Saved data entries

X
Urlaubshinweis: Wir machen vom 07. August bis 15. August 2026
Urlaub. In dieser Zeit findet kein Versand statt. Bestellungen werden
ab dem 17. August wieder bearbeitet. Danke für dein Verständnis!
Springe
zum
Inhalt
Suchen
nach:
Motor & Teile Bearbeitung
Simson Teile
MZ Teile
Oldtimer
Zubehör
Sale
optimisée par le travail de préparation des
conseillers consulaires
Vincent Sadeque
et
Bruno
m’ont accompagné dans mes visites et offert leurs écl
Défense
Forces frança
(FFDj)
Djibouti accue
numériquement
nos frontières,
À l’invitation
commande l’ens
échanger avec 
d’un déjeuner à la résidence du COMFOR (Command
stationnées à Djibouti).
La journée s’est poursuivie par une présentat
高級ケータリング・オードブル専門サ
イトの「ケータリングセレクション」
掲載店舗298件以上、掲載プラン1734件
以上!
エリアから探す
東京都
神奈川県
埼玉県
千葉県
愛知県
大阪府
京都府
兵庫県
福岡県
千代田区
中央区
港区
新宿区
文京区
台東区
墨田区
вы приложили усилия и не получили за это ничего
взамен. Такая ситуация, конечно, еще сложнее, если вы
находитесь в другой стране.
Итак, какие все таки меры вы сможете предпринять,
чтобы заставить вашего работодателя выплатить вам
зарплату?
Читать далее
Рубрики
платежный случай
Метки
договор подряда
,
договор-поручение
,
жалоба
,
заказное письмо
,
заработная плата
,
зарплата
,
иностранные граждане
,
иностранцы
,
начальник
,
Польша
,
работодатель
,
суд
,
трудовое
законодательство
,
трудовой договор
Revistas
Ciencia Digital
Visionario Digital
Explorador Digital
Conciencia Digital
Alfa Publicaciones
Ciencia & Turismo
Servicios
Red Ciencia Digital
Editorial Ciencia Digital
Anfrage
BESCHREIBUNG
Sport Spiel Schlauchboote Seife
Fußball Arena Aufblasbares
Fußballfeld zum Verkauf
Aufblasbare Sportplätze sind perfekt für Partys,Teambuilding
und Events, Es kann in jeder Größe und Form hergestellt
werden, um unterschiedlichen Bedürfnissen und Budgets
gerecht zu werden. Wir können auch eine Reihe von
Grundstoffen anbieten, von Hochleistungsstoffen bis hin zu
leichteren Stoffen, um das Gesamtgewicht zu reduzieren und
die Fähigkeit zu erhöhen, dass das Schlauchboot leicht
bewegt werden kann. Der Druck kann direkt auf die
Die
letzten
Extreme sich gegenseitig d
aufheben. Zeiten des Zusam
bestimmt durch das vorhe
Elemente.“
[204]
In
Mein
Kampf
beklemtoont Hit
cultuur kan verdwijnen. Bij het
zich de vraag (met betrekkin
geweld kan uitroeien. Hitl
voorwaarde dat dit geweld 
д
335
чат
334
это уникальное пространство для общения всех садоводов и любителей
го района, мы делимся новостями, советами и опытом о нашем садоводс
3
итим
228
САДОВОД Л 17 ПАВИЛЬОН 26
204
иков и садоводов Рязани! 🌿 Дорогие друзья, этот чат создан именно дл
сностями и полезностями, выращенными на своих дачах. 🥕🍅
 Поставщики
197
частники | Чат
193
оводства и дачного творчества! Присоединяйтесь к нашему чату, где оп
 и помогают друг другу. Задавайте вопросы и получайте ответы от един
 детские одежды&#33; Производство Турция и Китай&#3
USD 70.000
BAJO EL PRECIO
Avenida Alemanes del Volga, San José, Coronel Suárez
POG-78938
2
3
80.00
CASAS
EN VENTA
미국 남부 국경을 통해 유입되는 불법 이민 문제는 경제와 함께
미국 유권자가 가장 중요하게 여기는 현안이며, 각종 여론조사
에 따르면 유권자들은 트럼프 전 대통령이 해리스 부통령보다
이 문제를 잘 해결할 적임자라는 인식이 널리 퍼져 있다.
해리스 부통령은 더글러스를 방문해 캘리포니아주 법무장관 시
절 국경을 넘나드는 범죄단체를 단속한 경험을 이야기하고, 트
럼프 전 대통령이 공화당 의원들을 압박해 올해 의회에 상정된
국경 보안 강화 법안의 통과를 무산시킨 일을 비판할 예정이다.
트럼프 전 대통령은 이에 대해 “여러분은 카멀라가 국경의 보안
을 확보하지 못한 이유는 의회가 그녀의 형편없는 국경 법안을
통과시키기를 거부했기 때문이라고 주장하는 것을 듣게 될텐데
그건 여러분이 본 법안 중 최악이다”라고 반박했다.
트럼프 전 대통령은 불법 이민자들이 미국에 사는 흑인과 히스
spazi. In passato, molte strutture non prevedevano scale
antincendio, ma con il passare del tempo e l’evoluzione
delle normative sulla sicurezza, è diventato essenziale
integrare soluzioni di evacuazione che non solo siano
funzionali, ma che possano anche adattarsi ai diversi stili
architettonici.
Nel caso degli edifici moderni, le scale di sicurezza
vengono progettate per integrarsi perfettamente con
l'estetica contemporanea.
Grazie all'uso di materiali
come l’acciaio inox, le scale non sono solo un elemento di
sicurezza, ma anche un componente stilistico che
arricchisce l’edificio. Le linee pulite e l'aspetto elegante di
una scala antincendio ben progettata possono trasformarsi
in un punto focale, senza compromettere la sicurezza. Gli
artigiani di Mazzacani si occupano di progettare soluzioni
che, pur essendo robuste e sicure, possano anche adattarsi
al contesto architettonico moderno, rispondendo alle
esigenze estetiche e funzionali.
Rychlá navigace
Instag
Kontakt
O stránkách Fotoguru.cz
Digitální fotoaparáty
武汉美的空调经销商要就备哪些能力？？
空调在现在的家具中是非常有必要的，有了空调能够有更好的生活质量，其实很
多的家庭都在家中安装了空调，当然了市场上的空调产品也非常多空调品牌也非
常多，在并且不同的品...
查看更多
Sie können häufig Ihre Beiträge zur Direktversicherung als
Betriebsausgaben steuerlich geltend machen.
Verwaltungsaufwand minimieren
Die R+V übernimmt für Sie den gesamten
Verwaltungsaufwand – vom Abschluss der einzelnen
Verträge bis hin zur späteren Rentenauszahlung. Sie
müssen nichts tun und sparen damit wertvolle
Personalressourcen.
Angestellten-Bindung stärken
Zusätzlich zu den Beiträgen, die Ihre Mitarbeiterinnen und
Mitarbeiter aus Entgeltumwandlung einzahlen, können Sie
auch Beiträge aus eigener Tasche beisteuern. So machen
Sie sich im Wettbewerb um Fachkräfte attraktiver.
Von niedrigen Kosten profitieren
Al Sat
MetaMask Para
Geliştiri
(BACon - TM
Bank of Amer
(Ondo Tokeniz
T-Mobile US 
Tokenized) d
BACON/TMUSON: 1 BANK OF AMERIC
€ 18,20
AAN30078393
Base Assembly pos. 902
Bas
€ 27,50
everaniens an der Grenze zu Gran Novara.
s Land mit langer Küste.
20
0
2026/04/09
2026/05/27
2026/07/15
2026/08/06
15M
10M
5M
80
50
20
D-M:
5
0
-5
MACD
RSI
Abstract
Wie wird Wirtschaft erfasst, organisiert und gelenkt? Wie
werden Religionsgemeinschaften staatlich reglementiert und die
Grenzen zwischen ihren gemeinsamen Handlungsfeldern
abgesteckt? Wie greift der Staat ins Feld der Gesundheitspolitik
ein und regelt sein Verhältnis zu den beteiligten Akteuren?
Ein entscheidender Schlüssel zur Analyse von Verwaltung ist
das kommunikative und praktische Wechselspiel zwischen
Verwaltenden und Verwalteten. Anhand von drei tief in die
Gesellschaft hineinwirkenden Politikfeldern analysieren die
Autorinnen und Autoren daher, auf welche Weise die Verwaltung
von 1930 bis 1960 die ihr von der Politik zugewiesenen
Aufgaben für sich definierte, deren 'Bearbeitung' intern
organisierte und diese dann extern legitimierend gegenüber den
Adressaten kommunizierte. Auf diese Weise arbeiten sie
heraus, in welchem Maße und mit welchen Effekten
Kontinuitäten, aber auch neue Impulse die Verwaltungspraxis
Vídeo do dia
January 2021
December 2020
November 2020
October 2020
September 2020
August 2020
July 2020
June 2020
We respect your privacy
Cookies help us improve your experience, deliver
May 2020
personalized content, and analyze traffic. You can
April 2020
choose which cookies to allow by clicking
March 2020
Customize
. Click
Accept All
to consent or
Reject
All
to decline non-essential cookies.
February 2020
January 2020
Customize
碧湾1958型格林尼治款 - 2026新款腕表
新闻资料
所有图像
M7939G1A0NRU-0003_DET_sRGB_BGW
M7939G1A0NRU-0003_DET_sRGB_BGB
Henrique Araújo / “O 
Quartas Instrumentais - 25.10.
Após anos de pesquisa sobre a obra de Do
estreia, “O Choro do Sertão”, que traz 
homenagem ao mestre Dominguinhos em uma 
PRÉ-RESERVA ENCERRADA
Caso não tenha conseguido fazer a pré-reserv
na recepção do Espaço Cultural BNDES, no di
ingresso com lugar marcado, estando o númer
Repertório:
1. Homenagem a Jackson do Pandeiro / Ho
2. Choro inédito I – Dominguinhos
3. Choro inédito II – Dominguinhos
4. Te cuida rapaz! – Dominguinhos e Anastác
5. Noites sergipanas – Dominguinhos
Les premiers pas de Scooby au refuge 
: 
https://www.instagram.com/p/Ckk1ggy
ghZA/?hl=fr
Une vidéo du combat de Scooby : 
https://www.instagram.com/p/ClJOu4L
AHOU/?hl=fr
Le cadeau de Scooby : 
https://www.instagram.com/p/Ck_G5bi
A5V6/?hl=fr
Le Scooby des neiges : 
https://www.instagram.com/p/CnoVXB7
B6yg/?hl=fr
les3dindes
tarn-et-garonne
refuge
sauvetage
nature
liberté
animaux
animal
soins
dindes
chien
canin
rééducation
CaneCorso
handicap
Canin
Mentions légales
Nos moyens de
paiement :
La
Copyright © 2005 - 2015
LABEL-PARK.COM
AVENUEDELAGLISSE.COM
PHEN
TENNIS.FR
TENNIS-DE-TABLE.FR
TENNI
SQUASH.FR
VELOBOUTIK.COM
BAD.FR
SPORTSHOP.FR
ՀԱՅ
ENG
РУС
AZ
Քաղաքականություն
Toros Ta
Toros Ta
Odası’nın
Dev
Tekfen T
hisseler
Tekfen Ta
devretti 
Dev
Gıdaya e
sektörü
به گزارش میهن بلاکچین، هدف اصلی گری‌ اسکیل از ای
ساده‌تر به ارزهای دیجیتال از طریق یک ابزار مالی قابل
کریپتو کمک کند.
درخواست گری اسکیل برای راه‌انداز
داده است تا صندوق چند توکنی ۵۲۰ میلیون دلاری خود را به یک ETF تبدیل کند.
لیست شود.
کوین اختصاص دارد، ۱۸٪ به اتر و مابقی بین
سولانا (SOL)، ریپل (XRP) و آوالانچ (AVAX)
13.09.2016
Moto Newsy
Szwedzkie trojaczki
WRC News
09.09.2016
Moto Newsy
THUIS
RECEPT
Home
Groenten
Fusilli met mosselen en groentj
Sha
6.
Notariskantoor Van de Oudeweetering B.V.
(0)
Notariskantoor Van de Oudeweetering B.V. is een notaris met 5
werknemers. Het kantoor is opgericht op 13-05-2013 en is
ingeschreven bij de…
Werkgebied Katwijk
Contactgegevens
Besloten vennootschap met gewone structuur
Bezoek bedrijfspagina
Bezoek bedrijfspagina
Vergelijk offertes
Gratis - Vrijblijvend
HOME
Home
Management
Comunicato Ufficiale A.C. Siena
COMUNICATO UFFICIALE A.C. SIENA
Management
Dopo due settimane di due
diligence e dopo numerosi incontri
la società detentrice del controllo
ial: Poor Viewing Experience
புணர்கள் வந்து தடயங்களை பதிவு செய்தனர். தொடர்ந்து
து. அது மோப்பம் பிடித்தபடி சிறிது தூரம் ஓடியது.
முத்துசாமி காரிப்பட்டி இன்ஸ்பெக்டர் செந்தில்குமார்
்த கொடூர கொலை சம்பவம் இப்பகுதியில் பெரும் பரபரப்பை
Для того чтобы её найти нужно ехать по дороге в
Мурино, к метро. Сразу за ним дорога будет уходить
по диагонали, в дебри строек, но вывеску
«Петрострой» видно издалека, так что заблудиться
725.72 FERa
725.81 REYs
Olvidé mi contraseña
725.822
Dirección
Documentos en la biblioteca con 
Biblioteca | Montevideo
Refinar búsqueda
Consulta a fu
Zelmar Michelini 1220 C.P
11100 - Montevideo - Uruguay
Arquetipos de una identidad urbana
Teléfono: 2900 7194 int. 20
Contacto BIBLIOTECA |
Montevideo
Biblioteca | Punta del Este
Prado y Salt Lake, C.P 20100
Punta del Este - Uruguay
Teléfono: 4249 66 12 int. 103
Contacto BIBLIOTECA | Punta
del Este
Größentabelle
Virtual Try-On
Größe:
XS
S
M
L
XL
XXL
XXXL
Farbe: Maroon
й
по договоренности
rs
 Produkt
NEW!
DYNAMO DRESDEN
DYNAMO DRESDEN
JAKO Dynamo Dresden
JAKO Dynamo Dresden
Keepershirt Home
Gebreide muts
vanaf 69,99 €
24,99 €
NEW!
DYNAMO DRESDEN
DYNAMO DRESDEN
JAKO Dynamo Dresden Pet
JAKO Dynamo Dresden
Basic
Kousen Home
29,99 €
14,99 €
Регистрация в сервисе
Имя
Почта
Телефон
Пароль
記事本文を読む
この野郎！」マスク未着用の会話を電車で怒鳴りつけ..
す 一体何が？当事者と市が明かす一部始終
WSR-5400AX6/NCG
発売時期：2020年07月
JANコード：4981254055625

Directions
In the entries, find every line holding "sicurezza" and copy it.

Response box
delle normative sulla sicurezza, è diventato essenziale
Nel caso degli edifici moderni, le scale di sicurezza
sicurezza, ma anche un componente stilistico che
in un punto focale, senza compromettere la sicurezza. Gli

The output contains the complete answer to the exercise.